An unwelcome flash of Morgen’s face flitted through her mind, and she didn’t know why. She didn’t love him. She had simply been infatuated with the first friend she ever had, and now, that person was gone, leaving behind only someone she hated.
“Would you like to talk about what’s happened?” her father asked.
She sighed, looking away. As usual, he was unnervingly good at reading her.
She didn’t want to talk about Morgen, not ever again. But perhaps that was childish; this problem was not going to just disappear, and the least she could do was try to help find a way to fix it.
“I have to go back,” she said, her fingers twitching. “I assume… What Thanatos said about the blood bond means staying here could mean war.”

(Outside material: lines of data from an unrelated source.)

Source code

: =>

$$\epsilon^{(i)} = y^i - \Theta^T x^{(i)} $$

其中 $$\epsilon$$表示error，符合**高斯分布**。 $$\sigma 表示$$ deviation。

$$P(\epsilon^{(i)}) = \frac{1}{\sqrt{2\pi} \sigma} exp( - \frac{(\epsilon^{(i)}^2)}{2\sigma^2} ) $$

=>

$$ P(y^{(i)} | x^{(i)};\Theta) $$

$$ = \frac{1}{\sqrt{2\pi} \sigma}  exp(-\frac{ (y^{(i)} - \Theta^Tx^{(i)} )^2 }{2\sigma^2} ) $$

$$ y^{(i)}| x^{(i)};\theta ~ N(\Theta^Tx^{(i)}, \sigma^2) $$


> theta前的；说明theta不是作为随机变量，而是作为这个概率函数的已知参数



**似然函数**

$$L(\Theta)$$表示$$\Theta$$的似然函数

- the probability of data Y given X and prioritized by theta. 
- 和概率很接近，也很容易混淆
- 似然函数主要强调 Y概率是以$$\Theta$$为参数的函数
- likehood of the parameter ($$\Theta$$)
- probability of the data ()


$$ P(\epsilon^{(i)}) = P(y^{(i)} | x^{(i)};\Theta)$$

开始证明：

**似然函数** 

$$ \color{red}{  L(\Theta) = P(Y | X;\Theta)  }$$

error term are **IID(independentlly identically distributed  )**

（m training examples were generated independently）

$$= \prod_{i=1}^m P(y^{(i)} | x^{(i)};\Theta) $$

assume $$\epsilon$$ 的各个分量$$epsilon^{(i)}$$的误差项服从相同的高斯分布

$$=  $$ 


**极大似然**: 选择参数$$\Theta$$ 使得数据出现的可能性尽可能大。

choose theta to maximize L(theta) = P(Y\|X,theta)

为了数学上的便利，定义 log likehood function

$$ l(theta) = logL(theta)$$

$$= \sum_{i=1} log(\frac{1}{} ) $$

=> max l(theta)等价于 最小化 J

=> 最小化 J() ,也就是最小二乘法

Her father stiffened, and the dying flames in the hearth abruptly flared. “You don’t have to go anywhere. Not if you don’t want to.”
“He has an army, Papa,” she whispered. “Supposedly more than what I even saw, which wasn’t a small number, and they are all loyal to him, not to mention Varax.”
“Ah, the dragon?”
“Yes. She’s just as large as Thessilnn and Heles.”
He cleared his throat, eyes drifting from her and landing on the flames. “She’s bonded to both of you?”
Nya took a deep breath. “Yes, but I don’t think she would betray Morgen any more than she would betray me.”
“So that is his name?”
She shut her eyes briefly, steeling herself. And though she hated defending him in any way, she needed to explain.
“It’s wrong, what he’s doing, but his life has not been easy.”
Her father didn’t immediately react with anger or protectiveness as she expected.
Instead, he sighed heavily and patted her hand before resting it atop hers.
He was warm and steady, just as he’d always been, but still, she shivered when he said, “No, with Kronos as a father…I cannot imagine his life has been anything but cruel to the extreme.”
Her gaze wandered back to the dying hearth, watching the flame spark midnight for half a second as she whispered, “You have no idea.”